Es riecht nach Baustelle auf der Ebene 6 des
Funktionstraktes des Klinikums. In einem der langen Flure wird geflext. Im
Funkenregen wird ein metallener Träger auf die richtige Länge gestutzt. Auf der
anderen Seite schrauben Männer in Arbeitshosen unter der hohen, kahlen Decke an
den Installationen. Überall wird Baumaterial getragen, werden Schubkarren
geschoben und Baupläne gelesen. Es ist viel los ganz oben im neuen Stockwerk des
Klinikums. Rund 100 Arbeiter seien hier gleichzeitig im Einsatz, erzählt
Burkhard Fischer, Technischer Leiter des Klinikums Ingolstadt. Zwei Jahre nach
dem Start ist er mit dem Auftakt der Bauarbeiten zufrieden.
Denn die hat
nach den Maßstäben des Megaprojekts gerade erst begonnen. Der Umbau des
Schwerpunktkrankenhauses zum Klinikum der Zukunft wird noch rund 15 bis 20 Jahre
dauern – wie lange genau, weiß heute noch niemand. Denn natürlich gibt es zwar
eine Art Masterplan.
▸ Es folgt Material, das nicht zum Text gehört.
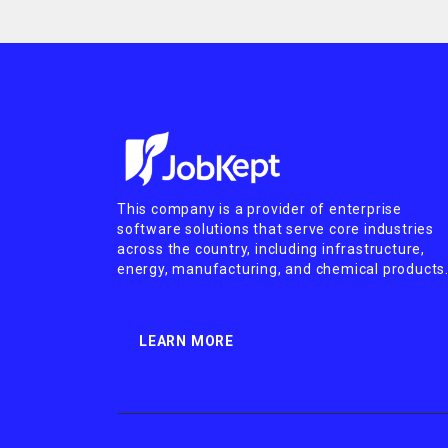
This company is a provider of enterprise
software solutions that serve core industries
across the country, including infrastructure,
energy, manufacturing, and chemical products
LEARN MORE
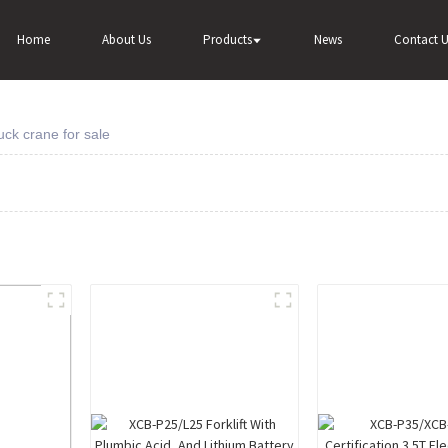
Home
About Us
Products
News
Contact U
ck crane for sale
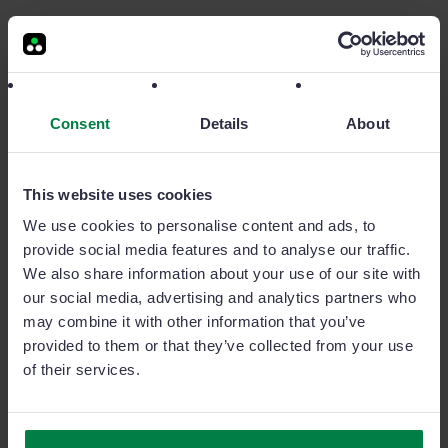
+1.600 clients
all over the world
Sage Sales Management is the #1 sales CRM in the market.
Consent
Details
About
Here are some of our customers.
This website uses cookies
We use cookies to personalise content and ads, to
provide social media features and to analyse our traffic.
We also share information about your use of our site with
our social media, advertising and analytics partners who
may combine it with other information that you’ve
Content for channel managers
provided to them or that they’ve collected from your use
of their services.
Articles, ebooks and videos. These are some of our
recommended pieces for channel managers.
Die einzelnen Bauabschnitte aber werden in den nächsten
Jahren Schritt für Schritt konkret nachjustiert und an die aktuellen
Anforderungen und Möglichkeiten angepasst, die vielleicht in zehn oder 15 Jahren
gefragt sind.
Wer vom Patientenparkplatz zum Haupteingang des Klinikums
läuft, sieht bereits ein kleines Stück des zukünftigen „Gesichts“ des Klinikums.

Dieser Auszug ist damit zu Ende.